Figure 5 displays the density distributions of the AUC differences between the ROI and the combined ROI and voxel analyses for the combination of k_ep and ADC. Specifically, 500 AUCs were generated through the boot strap method for the analysis, and the AUC differences between the two analyses were calculated; the figure displays the probability density functions, which described the density distributions of the AUC differences. The 95% CIs of the AUC differences were (-0.18–0.075). For clarity, the areas outside the 95% CIs are shadowed for the distribution. Note that the shadowed areas on the right side are close to zero (the reference line), indicating a moderate trend approaching significance between the ROI and the combined ROI and voxel data analyses. [CIs (95%) that lie completely to the left or right of the zero mark would indicate a significant difference between two methods at the P < .05 level.] When these data are combined with those in Table 2, they support the selection of the logistic model that includes k_ep and ADC as the most preferable, as they combine the desirable features of being the most parsimonious approach with the greatest ROC performance.

Figure 5.

The figure displays the density distribution of the AUC differences between the ROI analysis and the combined ROI and voxel analysis for the combination of k_ep and ADC. The areas outside the 95% CIs are shadowed for the distribution. The 95% CIs of the AUC differences were (-0.18–0.075), indicating a moderate trend approaching significance.

Discussion

To the best of our knowledge, this is the first report to indicate that integrating spatial information characterizing intratumoral heterogeneity improves the ability of quantitative MRI to predict the response of breast tumors to NAC. A longitudinal registration technique was employed to spatially align parametric maps obtained at the pre-one cycle and post-one cycle of NAC time points, thereby enabling subsets of voxels to be selected on the basis of their changes in parameter values. By incorporating the ROI and voxel level data into the LRR model, the overall predictive ability was quite strong (AUC = 0.87). It is important to note that the methodology presented here is readily generalizable to include other data types including, for example, other imaging modalities or genomic data.

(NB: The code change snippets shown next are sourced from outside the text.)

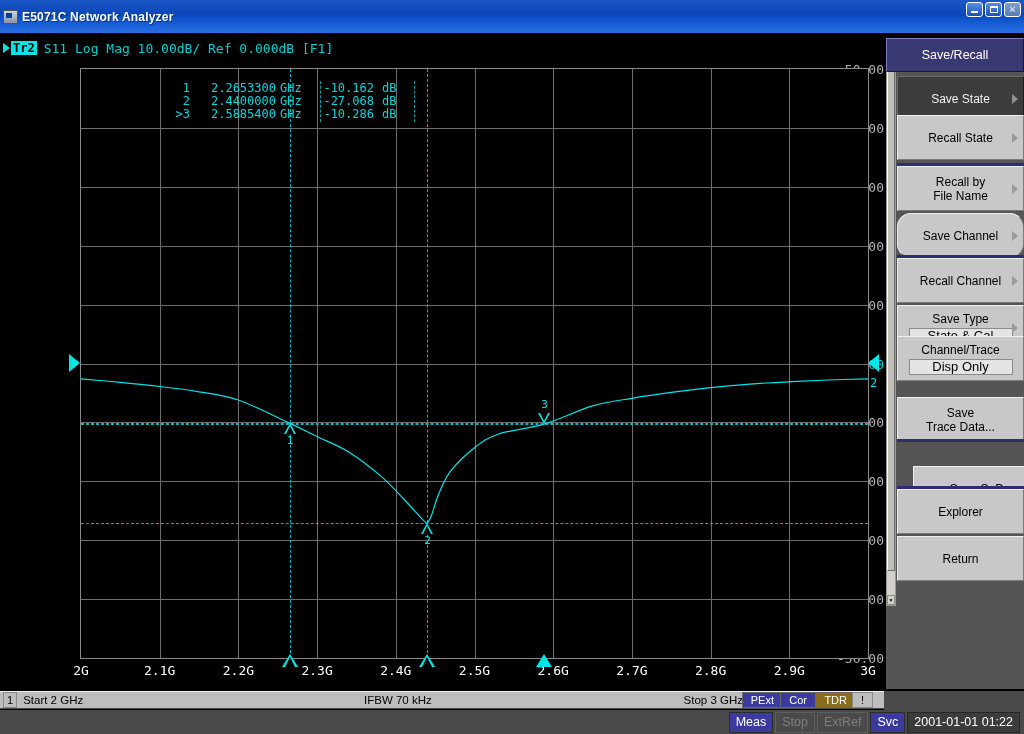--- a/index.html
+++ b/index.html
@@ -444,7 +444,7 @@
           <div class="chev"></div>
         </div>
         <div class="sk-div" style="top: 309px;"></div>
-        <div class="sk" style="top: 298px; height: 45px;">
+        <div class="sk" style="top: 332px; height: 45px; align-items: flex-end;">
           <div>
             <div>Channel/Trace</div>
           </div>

There are some limitations in the present study. First, although these initial results are encouraging, future work needs to investigate the proposed approach on a larger cohort of patients. Second, the temporal resolution of 16 seconds is not optimal for characterizing the AIF, and this can confound a quantitative DCE-MRI analysis. (This temporal resolution was chosen as a compromise between temporal and spatial resolution and field-of-view coverage; details on this technical point are available in [29].) Third, the NAC regimens used in this study were left to the discretion of the treating physicians and were therefore quite varied. It is certainly possible that the imaging biomarkers could vary both by the biology of the disease and by the agents used. A final limitation in the approach outlined here concerns the registration method itself. It is important to note that, although previous studies [25–27,45] have shown that longitudinal registration of the breast MRI data can be done accurately and robustly, it remains quite challenging. The improved AUCs also indicated the importance of longitudinal registration and thus warrant further investigation. One difficulty of the algorithm is that, for some data sets, it is not straightforward to find an optimal registration parameter setting (e.g., the number of radial basis functions, the number of resolution levels, or the weight of the constraint term) to deform the healthy tissues while simultaneously constraining the tumor to minimize its distortion. Once the registration is complete, the optimal approach for analyzing the aligned parametric maps has also yet to be established; in particular, the method proposed in the present study may simply not be the best. Hence, future work includes the investigation of different approaches to analyze the aligned parameter maps.

In conclusion, our study shows that tumor heterogeneity contains important information related to treatment response and should be included with ROI level data to maximize the ability of quantitative MRI to predict the response of breast tumors to NAC.